Jason Box: Greenland albedo rebounds from snowfall but is again followed by widespread high air temperatures


Greenland albedo rebounds from snowfall but is again followed by widespread high air temperatures



by Jason Box, Melt Factor, August 1, 2012


In the latest update of daily Greenland reflectivity (a.k.a., albedo) observed by the NASA MODIS sensors, we see the effect of fresh snow brightening the ice sheet surface after the extreme low albedo in mid-July 2012. Late July’s reflectivity remains below other years in the observational record since 2000 and the values are trending lower again because of the darkening effect of near-surface air temperatures reported for July 24-31 being near or above the melting point, according to ground observations maintained by Konrad Steffen, director of the Swiss Federal Institute for Forest, Snow and Landscape Research. The earlier high melt area episode was  July 11-15, 2012.

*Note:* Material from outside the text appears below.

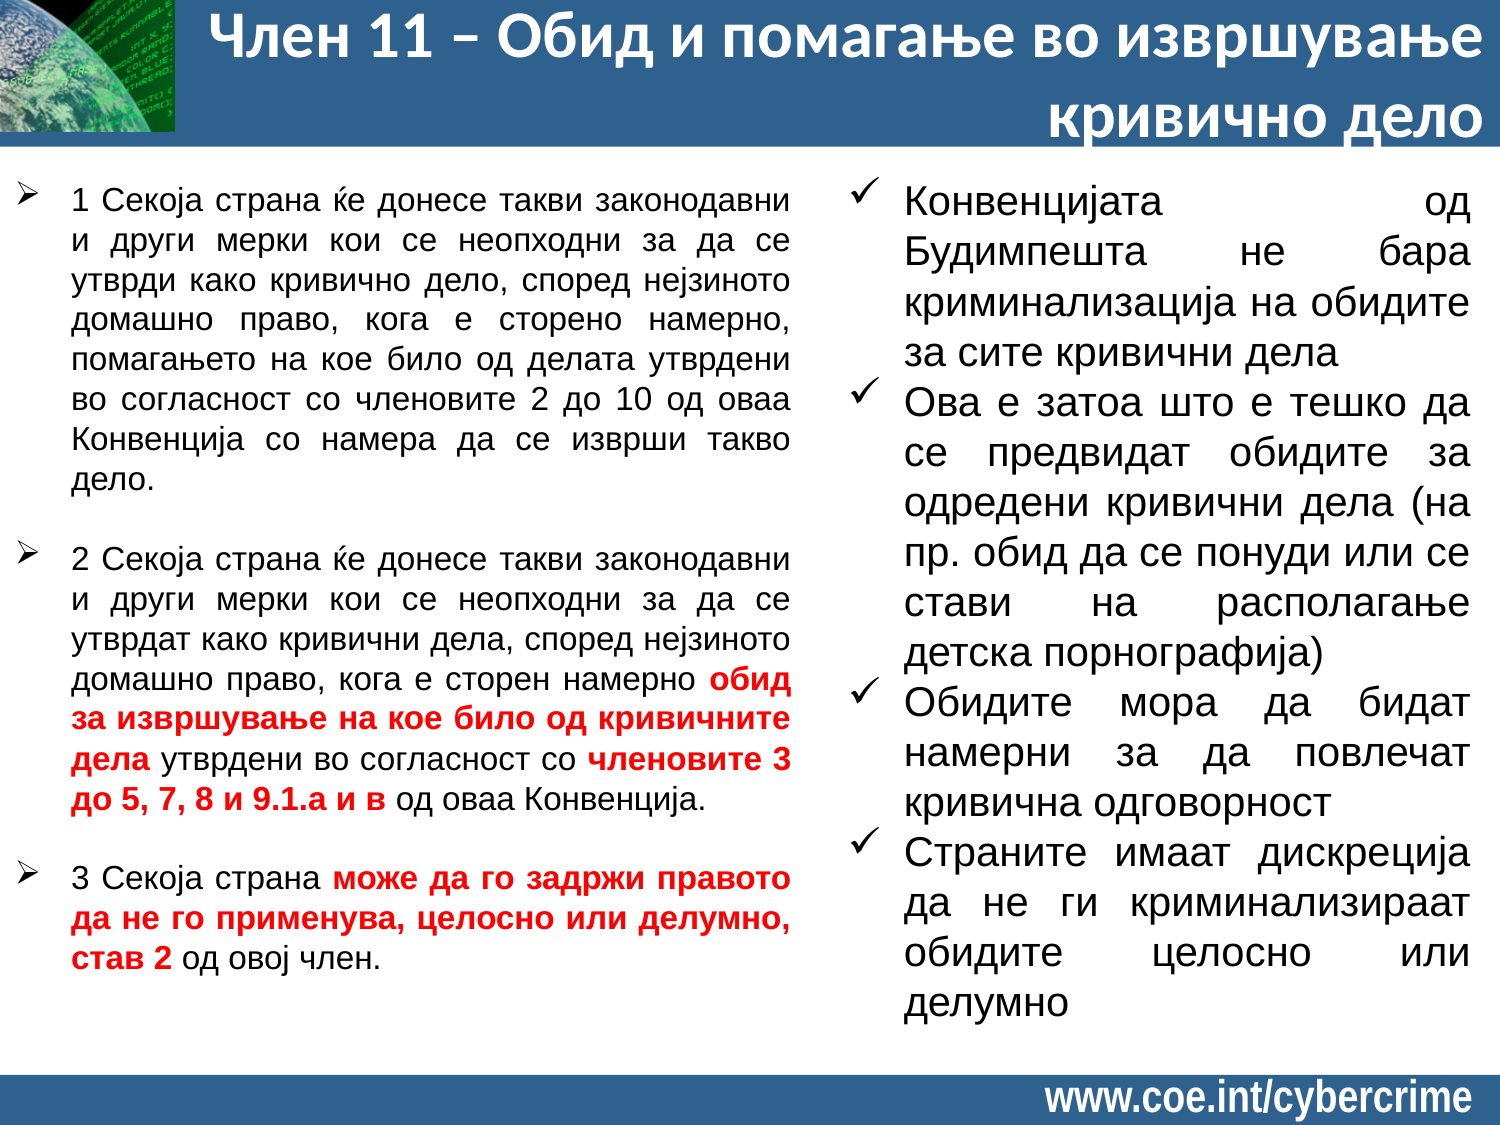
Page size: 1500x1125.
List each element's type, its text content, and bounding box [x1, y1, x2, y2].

Daily ice sheet averaged reflectivity values for 13 individual years beginning in 2000 (0-3200 m refers to the elevation range of the whole ice sheet).

If the July 24-31 high temperatures are on par with those from July 11-15, 2012, and if there is not another summer snowfall at the higher elevations of the ice sheet, I’d expect the albedos to decline further, reaching say 65.5% in the coming days.

These results are after the externally-reviewed publication Box et al. (2012) -- citation below.
  • Box, J. E., Fettweis, X., Stroeve, J. C., Tedesco, M., Hall, D. K., and Steffen, K.: Greenland ice sheet albedo feedback: thermodynamics and atmospheric drivers, The Cryosphere Discuss., 6, 593-634, doi:10.5194/tcd-6-593-2012, 2012. DOWNLOAD LATEST ACCEPTED VERSION
Reflectivity (a.k.a. albedo) anomaly computed as the July average albedo for 5 km grid cells for the 12 year period (2000-2011) minus July 2012 values. Negative anomaly values mean the ice sheet is darker than average.